» **Directions**
Check each line of the data below for the word "Александр", then extract the ones that have it.

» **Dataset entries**
******************************

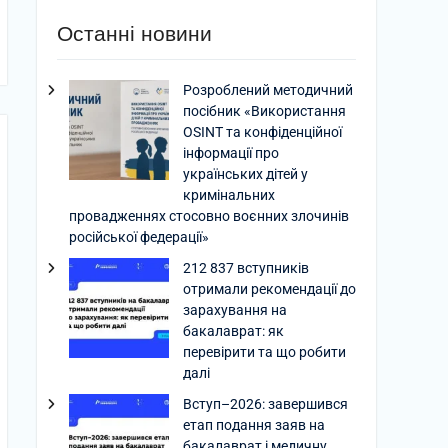
Останні новини
Розроблений методичний
посібник «Використання
OSINT та конфіденційної
інформації про
українських дітей у
кримінальних
провадженнях стосовно воєнних злочинів
російської федерації»
212 837 вступників
отримали рекомендації до
зарахування на
бакалаврат: як
перевірити та що робити
далі
Вступ–2026: завершився
етап подання заяв на
бакалаврат і медичну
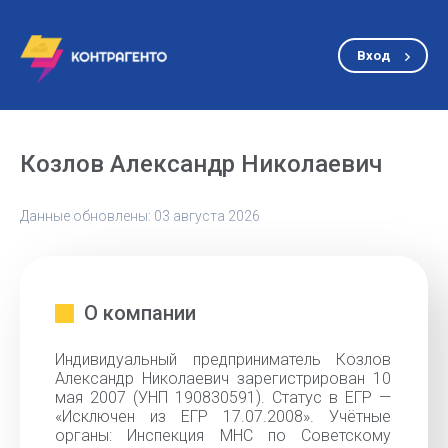
Вход
Козлов Александр Николаевич
Данные обновлены: 03 августа 2026
О компании
Индивидуальный предприниматель Козлов
Александр Николаевич зарегистрирован 10
мая 2007 (УНП 190830591). Статус в ЕГР —
«Исключен из ЕГР 17.07.2008». Учётные
органы: Инспекция МНС по Советскому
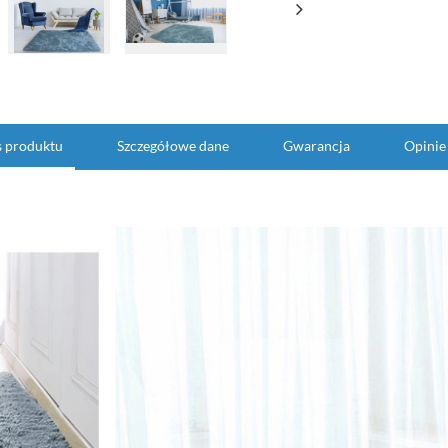
s produktu
Szczegółowe dane
Gwarancja
Opinie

******************************

» **Solution to the exercise**
Козлов Александр Николаевич
Александр Николаевич зарегистрирован 10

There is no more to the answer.